Drawing a layer on screen is really a matter of drawing each of its tiles. Tiles are represented as quads (simple 4-gons i.e. rectangles; see cc/quads) drawn filled with a subregion of the given layer’s content. The compositor generates quads and a set of render passes (render passes are simple data structures that hold a list of quads). The actual GL commands for drawing are generated separately from the quads (see cc/output/gl_renderer.cc). This is abstracted away from the quad implementation so it is possible to write non-GL backends for the compositor (the only significant non-GL implementation is the software compositor, covered later). Drawing the quads more or less amounts to setting up the viewport for each render pass, then setting up the transform for and drawing each quad in the render pass’s quad list.
Note that doing the traversal depth-first ensures proper z-ordering of cc layers, and the z-ordering of the potentially-multiple RenderLayers associated with that cc layer is guaranteed earlier by the ordering of the RenderObject tree traversal when the RenderObjects for a layer are painted.
Varied Scale Factors
One significant advantage of impl-side painting is that the compositor can reraster existing SkPictures at arbitrary scale factors. This comes in useful in two main contexts: pinch-to-zoom and producing low-resolution tiles during fast flings.
The compositor will intercept input events for pinch/zoom and scale the already-rastered tiles appropriately on the GPU, but it also rerasters at more suitable target resolutions while this is happening. Whenever the new tiles are ready (rastered and uploaded) they can be swapped in by activating the pending tree, improving the resolution of the pinch/zoom’d screen (even if the pinch isn’t yet complete).

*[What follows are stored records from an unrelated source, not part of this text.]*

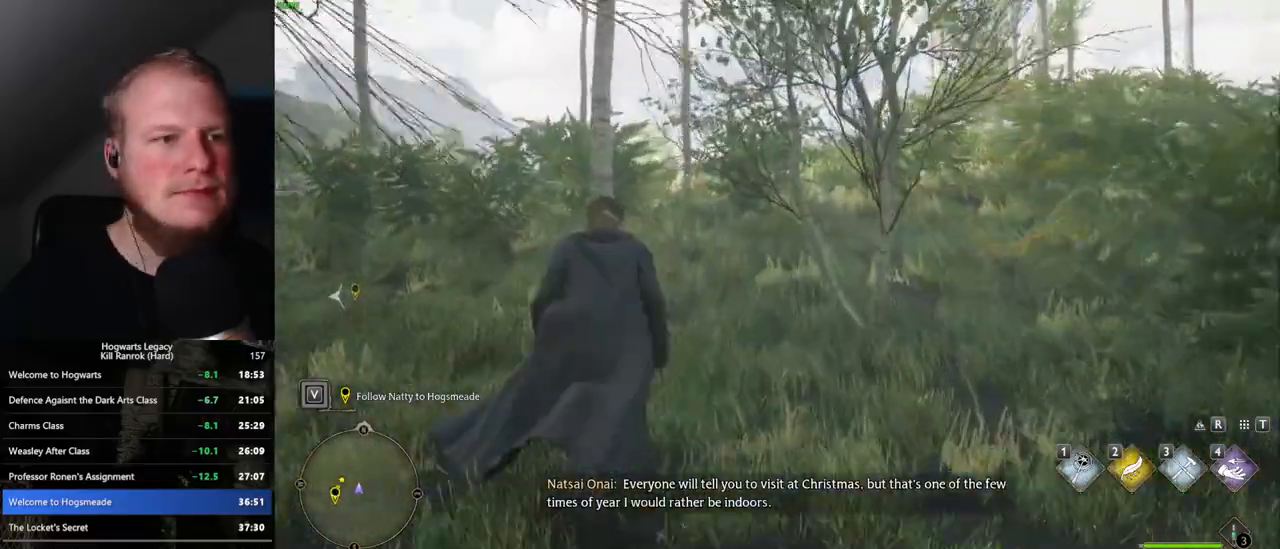
{"keys": ["w"], "mouse": [], "events": []}
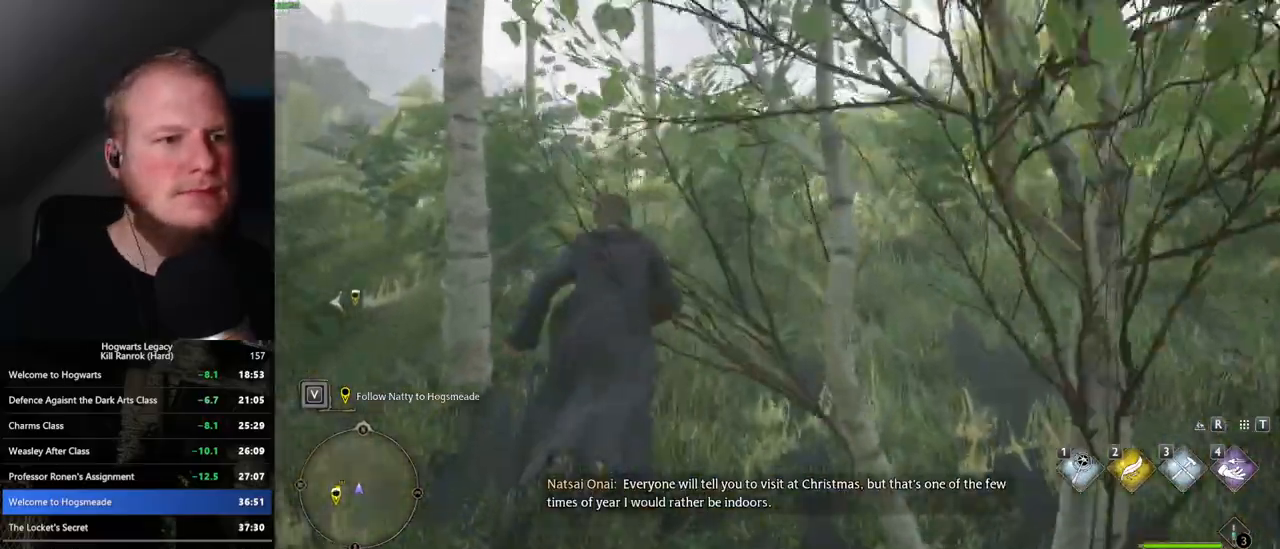
{"keys": ["w"], "mouse": [], "events": []}
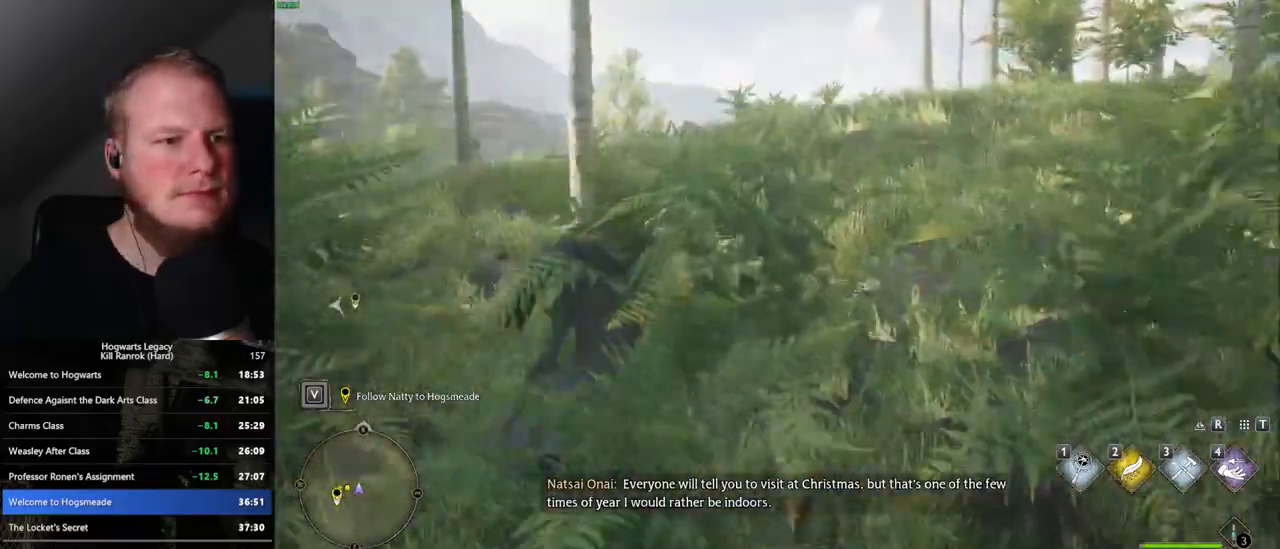
{"keys": ["w"], "mouse": [], "events": []}
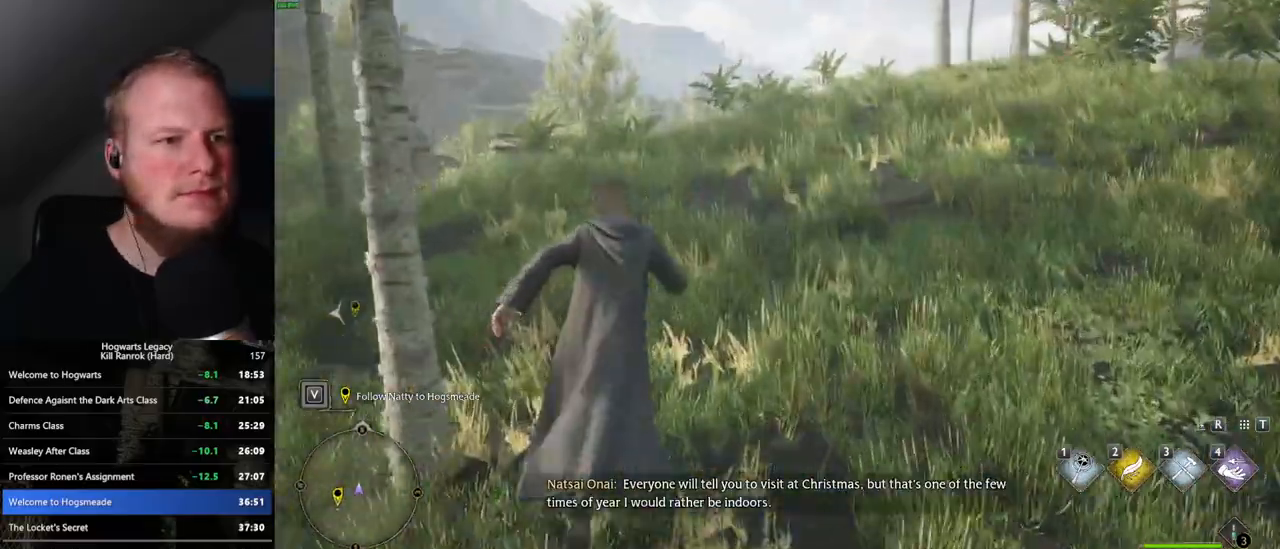
{"keys": ["w"], "mouse": [], "events": []}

When rasterizing in software the compositor also attempts to quickly produce low-resolution tiles (which are typically much cheaper to paint) and display them during a scroll if the high-res tiles aren’t yet ready. This is why some pages can look blurry during a fast scroll — the compositor displays the low-res tiles on screen while the high-res tiles raster.
From WebKit to the Screen
Software Rendering Architecture
Once all the RenderLayers are done painting into the shared bitmap the bitmap still needs to make it onto the screen. In Chrome, the bitmap resides in shared memory and control of it is passed to the Browser process via IPC. The Browser process is then responsible for drawing that bitmap in the appropriate tab / window via the OS’s windowing APIs (using e.g. the relevant HWND on Windows).